Two-round and non-interactive concurrent non-malleable commitments from time-lock puzzles

Non-malleable commitments are a fundamental cryptographic tool for preventing (concurrent) man-in-the-middle attacks. Since their invention by Dolev, Dwork, and Naor in 1991, their round-complexity has been extensively studied, leading up to constant-round protocols based on one-way functions (OWFs), and three-round protocols based on sub-exponential OWFs, and standard polynomial-time hardness assumptions such as decisional Diffie-Hellman (DDH) and ZAPs (i.e., two-round witness-indistinguishable proofs). But constructions of two-round, or non-interactive, non-malleable commitments have so far remained elusive; the only known construction relied on a strong and non-falsifiable assumption with a non-malleability flavor.
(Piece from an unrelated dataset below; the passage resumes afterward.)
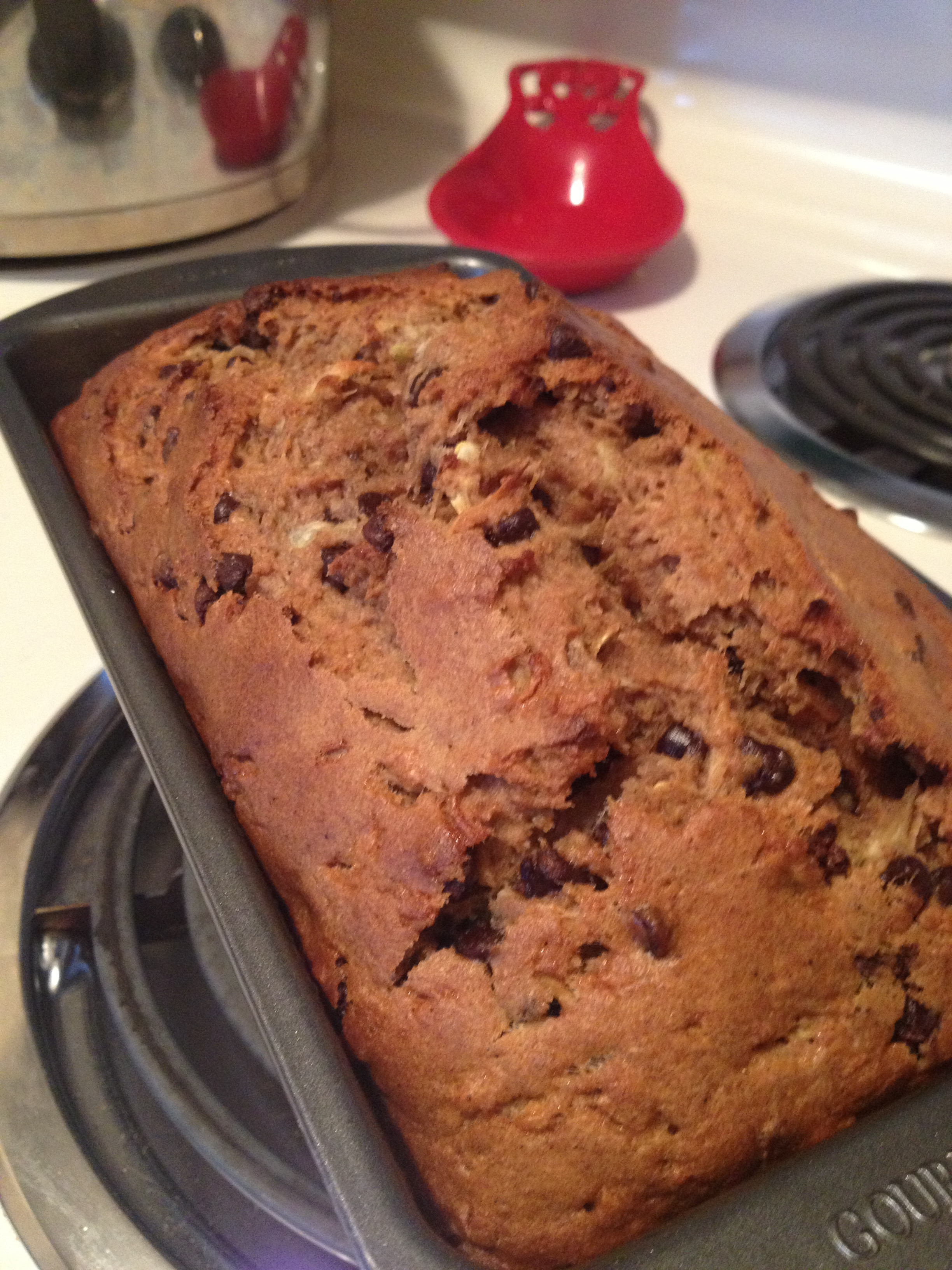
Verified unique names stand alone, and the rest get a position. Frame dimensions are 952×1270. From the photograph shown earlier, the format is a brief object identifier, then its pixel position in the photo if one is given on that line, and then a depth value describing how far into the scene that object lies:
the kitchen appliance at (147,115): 0.36
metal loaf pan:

Additionally, a recent result by Pass shows the impossibility of basing two-round non-malleable commitments on falsifiable assumptions using a polynomial-time black-box security reduction. In this work, we show how to overcome this impossibility using super-polynomial-time hardness assumptions. Our main result demonstrates the existence of two-round concurrent non-malleable commitments based on the following four primitives (all with sub-exponential security): (1) non-interactive commitments, (2) ZAPs (i.e., 2-round witness indistinguishable proofs), (3) collision-resistant hash functions, and (4) a ``weak"" time-lock puzzle. Primitives (1), (2), and (3) can be based on, e.g., the discrete log and the RSA assumption. Time-lock puzzles-puzzles that can be solved by ``brute-force"" in time 2^t, but cannot be solved significantly faster even using parallel computers-were proposed by Rivest, Shamir, and Wagner in 1996 and have been extensively studied since. We additionally obtain a non-interactive (i.e., one-message) version of our protocol satisfying concurrent non-malleability w.r.t. uniform attackers and show that our non-malleable commitments satisfy an even stronger notion of chosen commitment attack security.